Le cours se termine sur une phrase courte et qui va très loin : les nutriments passent dans le sang, puis atteignent les cellules de l'organisme. Deux étapes sont annoncées là, et aucune n'est expliquée.
- Comment le sang va-t-il jusqu'aux cellules ? Le cours dit que les nutriments y arrivent. Il ne dit pas par quel chemin, ni ce qui met le sang en mouvement. C'est un autre chapitre entier — celui qui traite du sang et de son rôle de transport.
- Qu'en font les cellules ? Le chapitre s'arrête à la livraison. À quoi servent, dans une cellule, le glucose, les acides gras, le glycérol et les acides aminés ? La question n'est pas posée ici — et c'est précisément le genre de suite qui donne son sens rétrospectif à toute la digestion.

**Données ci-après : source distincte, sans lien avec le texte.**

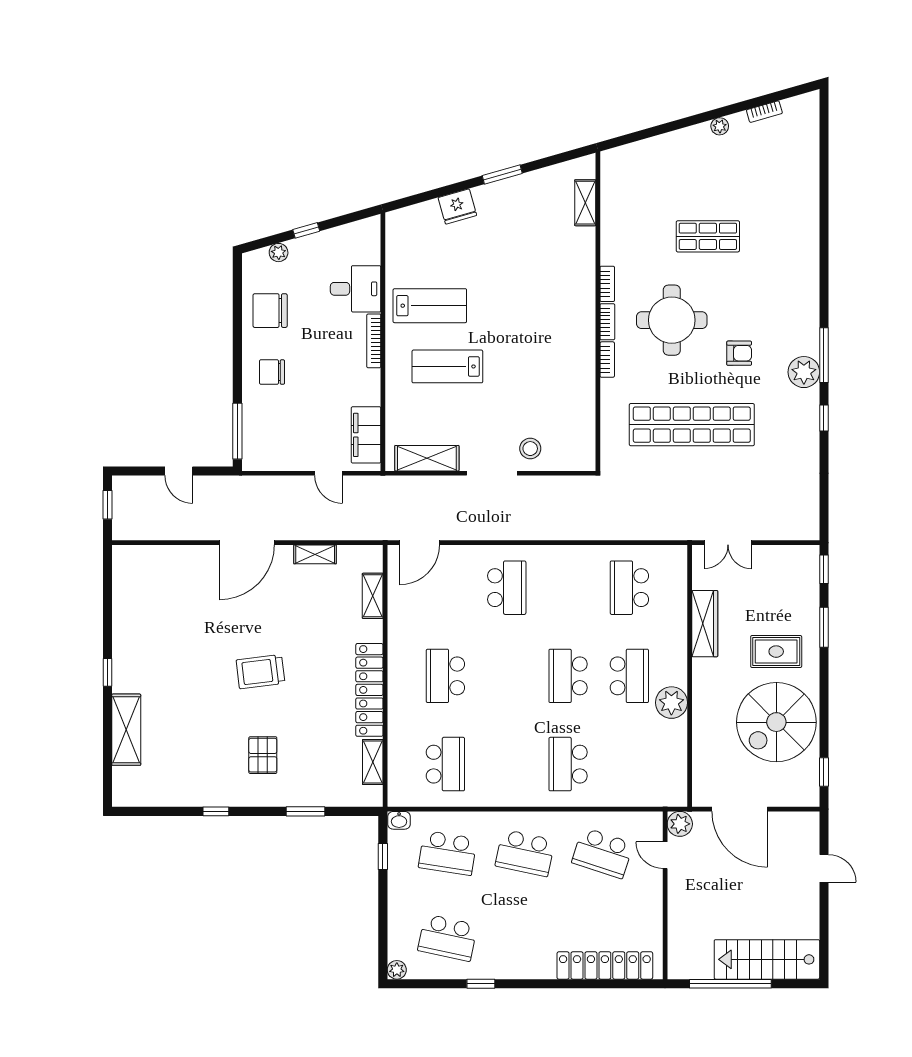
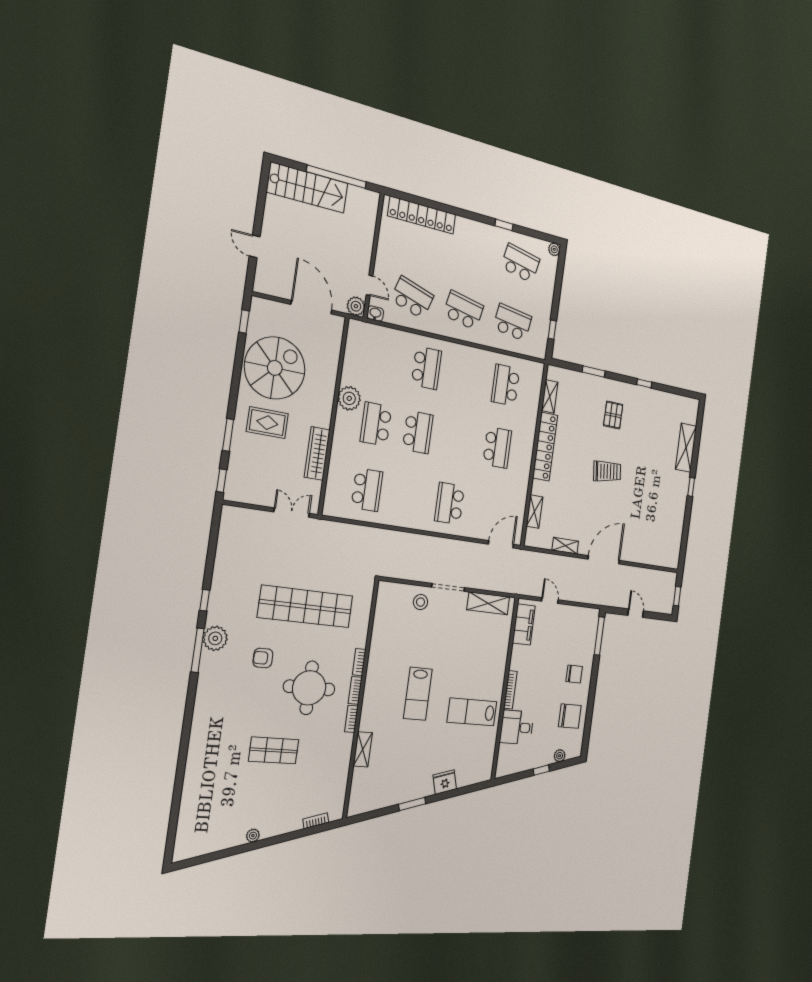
bookcase: (764, 112) -> (316, 821), moved
shelving: (585, 203) -> (363, 749), moved
lab bench: (447, 366) -> (418, 694), moved, turned 90
washbasin: (399, 820) -> (375, 314), moved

- Pourquoi quatre nutriments différents et pas un seul ? Si le but était seulement de « faire petit », un unique produit final suffirait. Le cours en distingue quatre, issus de trois familles d'aliments. Cette diversité maintenue jusqu'au sang suggère que les cellules n'en font pas toutes le même usage.
Garde ces trois questions comme des questions, pas comme des réponses. Une copie qui écrit « les nutriments servent d'énergie » alors que le cours ne l'a pas dit prend un risque pour rien — alors qu'une copie qui écrit « les nutriments passent dans le sang et atteignent les cellules de l'organisme » est exactement dans les clous, et sera complète.
Le réflexe à emporter : nommer un rôle plutôt qu'un organe
Regarde ce que le cours corrige le plus souvent dans ses erreurs fréquentes. Ce n'est presque jamais un organe mal placé : c'est un rôle mal attribué. Le foie qui « digère » alors qu'il produit la bile. Le gros intestin qui absorberait des nutriments alors qu'il absorbe l'eau. L'estomac qui terminerait la digestion alors qu'il la commence pour les protides.
C'est un déplacement à faire dès maintenant, et il vaut pour toute la biologie qui vient : la bonne question n'est pas « où est cet organe ? » mais « quel rôle exact joue-t-il dans la chaîne, et à quel moment ? ». Un organe peut d'ailleurs jouer plusieurs rôles — l'intestin grêle est le seul du chapitre à en cumuler deux, la digestion complète et l'absorption, et ce n'est pas un hasard s'il est celui sur lequel portent la plupart des questions.
Deuxième réflexe, plus discret : ce chapitre est presque entièrement qualitatif. On y parle de molécules « grosses » et « assez petites », d'un malaxage « intense », d'une digestion « complète ». Aucun nombre. Les années qui viennent vont progressivement remplacer ces adjectifs par des mesures — et une mesure permet de comparer, là où un adjectif ne permet que d'affirmer. Prends dès maintenant l'habitude de repérer, dans un cours, ce qui est affirmé et ce qui est mesuré. C'est le chapitre suivant qui s'oubliera ; cette exigence-là, non.